У нас есть люди, которые каждую осень собирают 123 тонны брусники и все-таки ухитряются всю ее съесть. У нас полным-полно мелких нарушителей порядка, которые лазают по водосточным трубам и деревьям, строят шалаши и бьют стекла. У нас есть люди, которые собирают пробки от газировки, спичечные коробки и подставки под пивные кружки, но никогда не возьмут в руки колоду карт, ибо это богопротивно. Есть такие, что заикаются и шепелявят, есть другие, кому медведь на ухо наступил, а они всё поют да свистят; есть дама с волчьей пастью и отец семейства, который каждую весну покупает новый “Москвич”, воодушевленный духом шестидесятых. Есть такие, что запускают петарды в квартире, распахивают двери пинком и разбивают башку об асфальт.

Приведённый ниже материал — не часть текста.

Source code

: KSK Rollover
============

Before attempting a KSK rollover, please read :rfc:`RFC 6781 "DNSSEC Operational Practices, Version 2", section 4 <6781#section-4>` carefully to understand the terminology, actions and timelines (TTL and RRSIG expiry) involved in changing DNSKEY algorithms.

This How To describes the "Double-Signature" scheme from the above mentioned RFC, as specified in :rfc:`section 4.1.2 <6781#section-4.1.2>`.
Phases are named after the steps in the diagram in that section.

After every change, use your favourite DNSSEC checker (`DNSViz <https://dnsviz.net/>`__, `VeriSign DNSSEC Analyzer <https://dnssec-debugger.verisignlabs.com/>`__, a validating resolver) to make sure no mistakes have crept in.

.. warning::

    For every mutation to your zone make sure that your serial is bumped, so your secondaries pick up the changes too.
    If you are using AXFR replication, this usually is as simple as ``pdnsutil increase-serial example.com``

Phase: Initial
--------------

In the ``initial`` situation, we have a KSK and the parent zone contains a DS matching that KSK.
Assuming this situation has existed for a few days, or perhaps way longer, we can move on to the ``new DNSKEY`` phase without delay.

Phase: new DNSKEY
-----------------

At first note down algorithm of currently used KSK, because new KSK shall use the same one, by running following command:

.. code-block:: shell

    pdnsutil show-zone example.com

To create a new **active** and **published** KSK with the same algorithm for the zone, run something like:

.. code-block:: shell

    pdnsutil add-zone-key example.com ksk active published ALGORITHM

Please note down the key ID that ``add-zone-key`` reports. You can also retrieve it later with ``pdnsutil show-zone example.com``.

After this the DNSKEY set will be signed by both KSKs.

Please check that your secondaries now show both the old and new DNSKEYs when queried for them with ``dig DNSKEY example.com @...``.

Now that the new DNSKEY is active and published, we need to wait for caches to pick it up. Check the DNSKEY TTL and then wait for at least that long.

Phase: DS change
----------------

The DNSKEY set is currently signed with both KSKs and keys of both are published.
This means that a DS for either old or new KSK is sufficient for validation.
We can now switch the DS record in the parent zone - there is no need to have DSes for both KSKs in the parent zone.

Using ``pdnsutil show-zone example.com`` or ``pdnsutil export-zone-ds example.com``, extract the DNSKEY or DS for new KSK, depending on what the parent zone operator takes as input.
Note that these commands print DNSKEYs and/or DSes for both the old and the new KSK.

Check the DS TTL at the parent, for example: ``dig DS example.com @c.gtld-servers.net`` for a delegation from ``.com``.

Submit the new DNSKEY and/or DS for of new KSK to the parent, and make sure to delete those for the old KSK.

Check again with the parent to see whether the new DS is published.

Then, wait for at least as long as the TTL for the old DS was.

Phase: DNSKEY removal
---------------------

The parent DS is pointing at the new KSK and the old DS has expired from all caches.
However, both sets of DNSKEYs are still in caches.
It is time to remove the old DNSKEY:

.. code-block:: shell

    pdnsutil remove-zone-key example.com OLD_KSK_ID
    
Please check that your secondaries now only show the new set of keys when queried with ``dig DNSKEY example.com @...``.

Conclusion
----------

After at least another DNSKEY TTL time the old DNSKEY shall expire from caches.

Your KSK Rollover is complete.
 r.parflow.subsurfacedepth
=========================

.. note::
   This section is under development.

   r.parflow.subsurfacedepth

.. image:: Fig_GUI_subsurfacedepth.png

У нас есть даже несколько сторонников “Правых”. Мы — целый мир. Земной шар, зверски медленно проплывающий шестидесятые годы, которые сменят пальто и шляпу на разрывающие гитару соло, превратят мужчин в парней, домохозяек — в женщин, а город из старого и обшарпанного, но бережно хранящего память о прошлом станет современным, но больным альцгеймером населенным пунктом; шестидесятые — десятилетие со встроенной функцией износа, социальная дробилка культурной революции в Норвегии, стершая прежнюю систему координат. Запусти в начало шестидесятых поросенка, и на излете их ты получишь спичечный коробок. Расхваленное до небес, оболганное и неверно истолкованное десятилетие, мое десятилетие.
И вот мамка все же наконец заявляется домой четыре дня спустя после нас, четыре дня, которые мы прожили с Марлене. Наша мать, потерянная, с каким-то отрешенным лицом, бледная, в новой незнакомой одежде и с непривычно короткой стрижкой, по-другому пахнущая, обнимает нас, плачет и говорит, что только о нас и думала, скучала по нам, и дозирует эту бодягу порционно между Линдой и мной, что, разумеется, совершенно не устраивает Линду, ей обязательно надо усесться на мамку, приникнуть к ней, но по мне — так и ладно, хоть есть всем нам над чем посмеяться; мамка рассказывает, что у нее что-то было с животом, но теперь она совершенно здорова; мамка возвращается домой из великого ниоткуда, утверждая, что у нее болел живот, и первое, что она слышит от своего столь же потерянного сына: “Не верю”. — “Что ты такое говоришь?”
Просто непостижимо, как это взрослые умеют скормить тебе самую беспардонную ложь, а потом оскорбиться, когда их разоблачат.
— Ты была с Кристианом, — говорю я, совершенно не понимая, откуда взялась эта фраза.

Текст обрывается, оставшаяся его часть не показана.